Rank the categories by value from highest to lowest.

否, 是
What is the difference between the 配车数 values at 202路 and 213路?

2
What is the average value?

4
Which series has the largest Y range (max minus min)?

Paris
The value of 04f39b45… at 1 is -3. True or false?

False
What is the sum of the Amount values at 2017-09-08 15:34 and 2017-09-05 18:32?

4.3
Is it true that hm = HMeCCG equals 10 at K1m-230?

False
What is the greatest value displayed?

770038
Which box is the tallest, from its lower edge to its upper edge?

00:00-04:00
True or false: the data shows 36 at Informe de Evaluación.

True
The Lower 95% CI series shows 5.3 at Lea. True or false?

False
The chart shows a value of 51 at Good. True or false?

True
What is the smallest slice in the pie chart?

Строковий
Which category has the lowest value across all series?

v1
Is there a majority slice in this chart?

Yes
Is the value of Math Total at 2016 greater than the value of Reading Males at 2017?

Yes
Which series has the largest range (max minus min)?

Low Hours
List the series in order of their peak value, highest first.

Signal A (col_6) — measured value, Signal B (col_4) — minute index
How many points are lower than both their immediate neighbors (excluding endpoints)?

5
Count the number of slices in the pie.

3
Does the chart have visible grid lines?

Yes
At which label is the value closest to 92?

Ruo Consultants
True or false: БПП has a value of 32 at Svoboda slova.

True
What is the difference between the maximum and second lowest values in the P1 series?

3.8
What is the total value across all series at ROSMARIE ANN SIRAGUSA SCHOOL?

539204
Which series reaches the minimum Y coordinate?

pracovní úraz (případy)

**WHAT YOU WILL DO**
Please print every one of the entries above again, word for word and in the same order.

**TASK RESPONSE**
Rank the categories by value from highest to lowest.

否, 是
What is the difference between the 配车数 values at 202路 and 213路?

2
What is the average value?

4
Which series has the largest Y range (max minus min)?

Paris
The value of 04f39b45… at 1 is -3. True or false?

False
What is the sum of the Amount values at 2017-09-08 15:34 and 2017-09-05 18:32?

4.3
Is it true that hm = HMeCCG equals 10 at K1m-230?

False
What is the greatest value displayed?

770038
Which box is the tallest, from its lower edge to its upper edge?

00:00-04:00
True or false: the data shows 36 at Informe de Evaluación.

True
The Lower 95% CI series shows 5.3 at Lea. True or false?

False
The chart shows a value of 51 at Good. True or false?

True
What is the smallest slice in the pie chart?

Строковий
Which category has the lowest value across all series?

v1
Is there a majority slice in this chart?

Yes
Is the value of Math Total at 2016 greater than the value of Reading Males at 2017?

Yes
Which series has the largest range (max minus min)?

Low Hours
List the series in order of their peak value, highest first.

Signal A (col_6) — measured value, Signal B (col_4) — minute index
How many points are lower than both their immediate neighbors (excluding endpoints)?

5
Count the number of slices in the pie.

3
Does the chart have visible grid lines?

Yes
At which label is the value closest to 92?

Ruo Consultants
True or false: БПП has a value of 32 at Svoboda slova.

True
What is the difference between the maximum and second lowest values in the P1 series?

3.8
What is the total value across all series at ROSMARIE ANN SIRAGUSA SCHOOL?

539204
Which series reaches the minimum Y coordinate?

pracovní úraz (případy)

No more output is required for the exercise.